## [Extracted material]

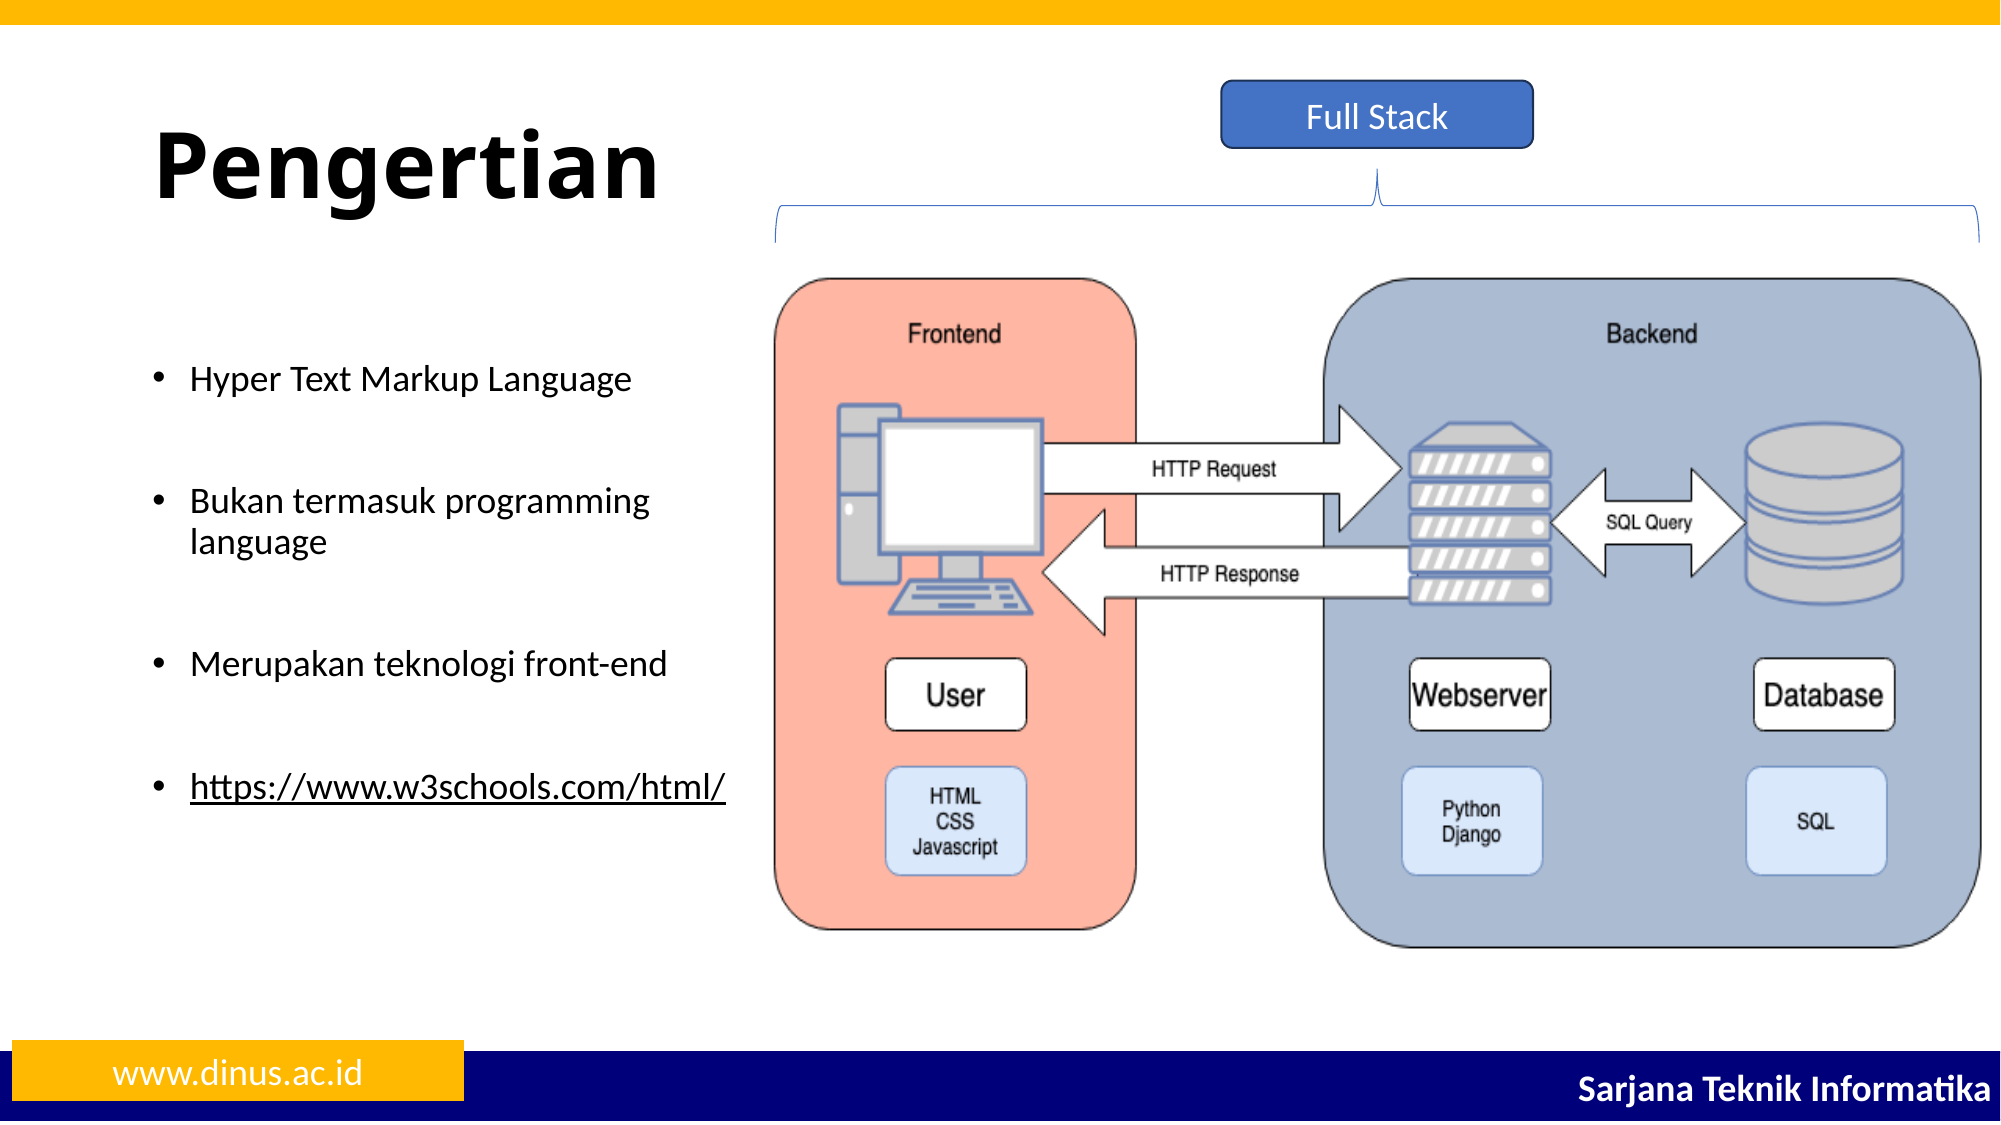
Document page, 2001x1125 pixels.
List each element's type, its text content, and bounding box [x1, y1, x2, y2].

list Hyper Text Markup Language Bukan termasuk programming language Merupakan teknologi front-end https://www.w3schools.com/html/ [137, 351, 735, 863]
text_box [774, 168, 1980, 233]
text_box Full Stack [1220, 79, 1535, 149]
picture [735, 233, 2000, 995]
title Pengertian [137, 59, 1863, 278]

* * *

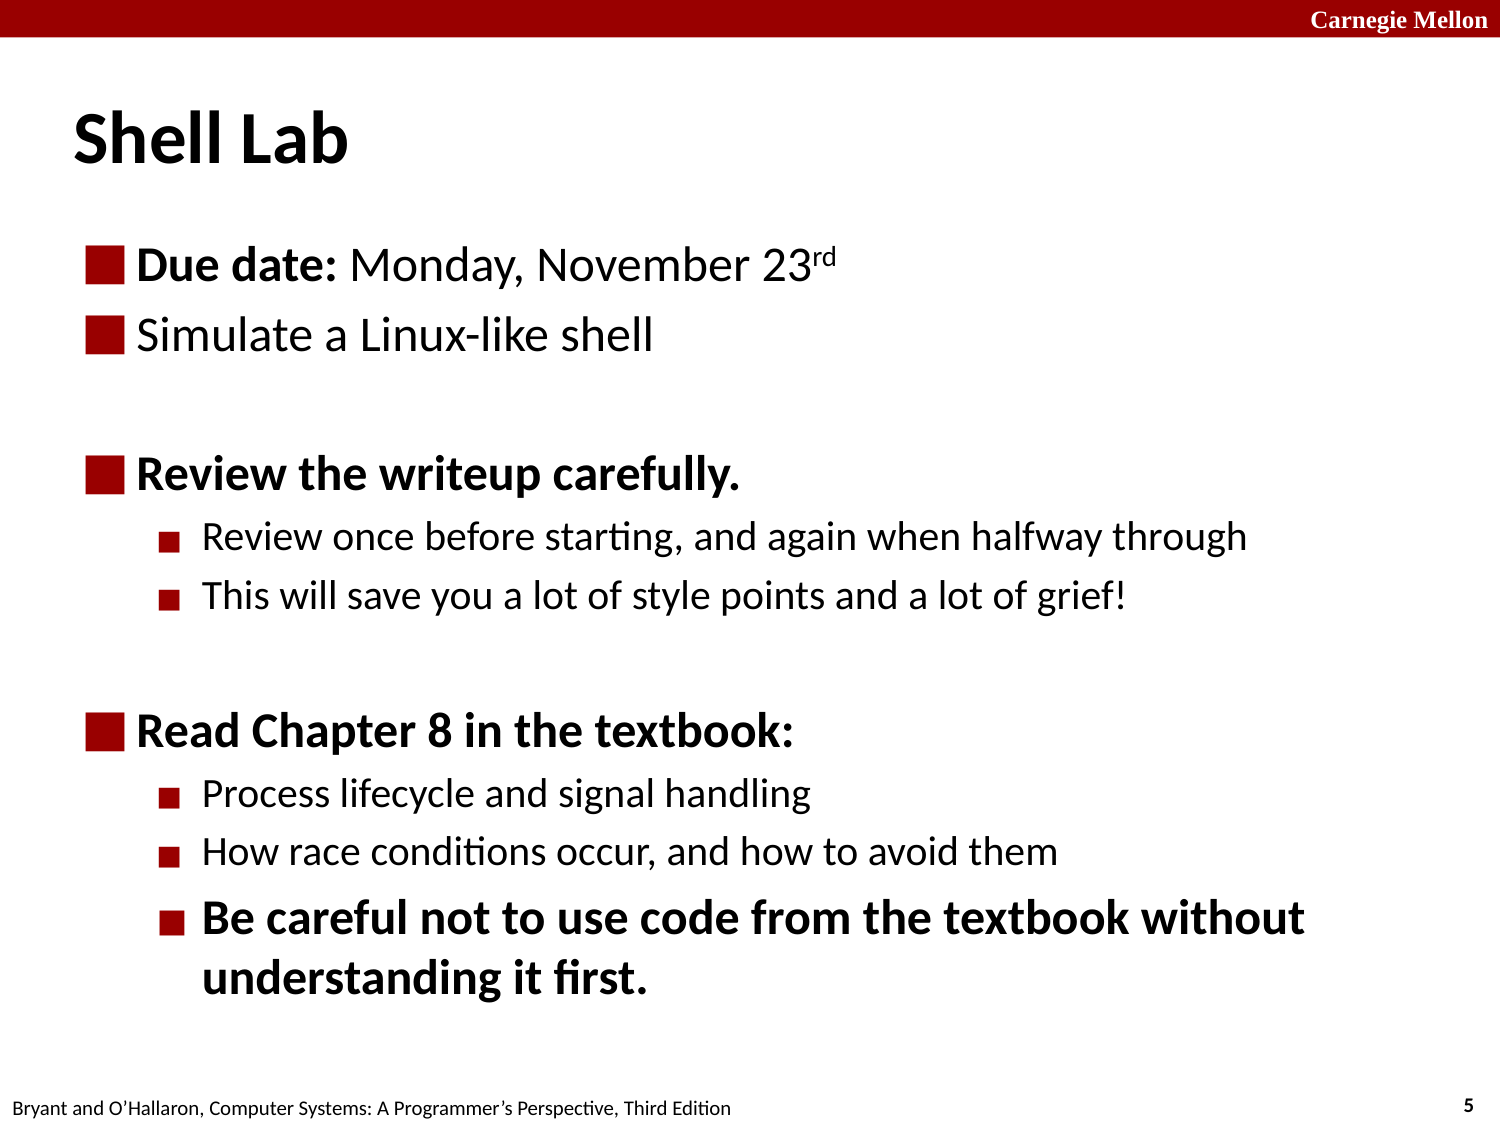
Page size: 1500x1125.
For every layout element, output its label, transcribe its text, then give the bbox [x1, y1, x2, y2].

...

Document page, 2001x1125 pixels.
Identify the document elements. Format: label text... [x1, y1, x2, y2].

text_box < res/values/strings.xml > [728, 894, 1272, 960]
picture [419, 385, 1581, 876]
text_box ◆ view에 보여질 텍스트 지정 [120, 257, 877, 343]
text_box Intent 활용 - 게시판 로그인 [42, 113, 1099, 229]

## [Request]
Taking the entries above, write out exactly each line from the one holding "Page size: 1500x1125." to the one holding "For every layout", both included, and stop there.

## [Solution for this task]
Page size: 1500x1125.
For every layout element, output its label, transcribe its text, then give the bbox [x1, y1, x2, y2].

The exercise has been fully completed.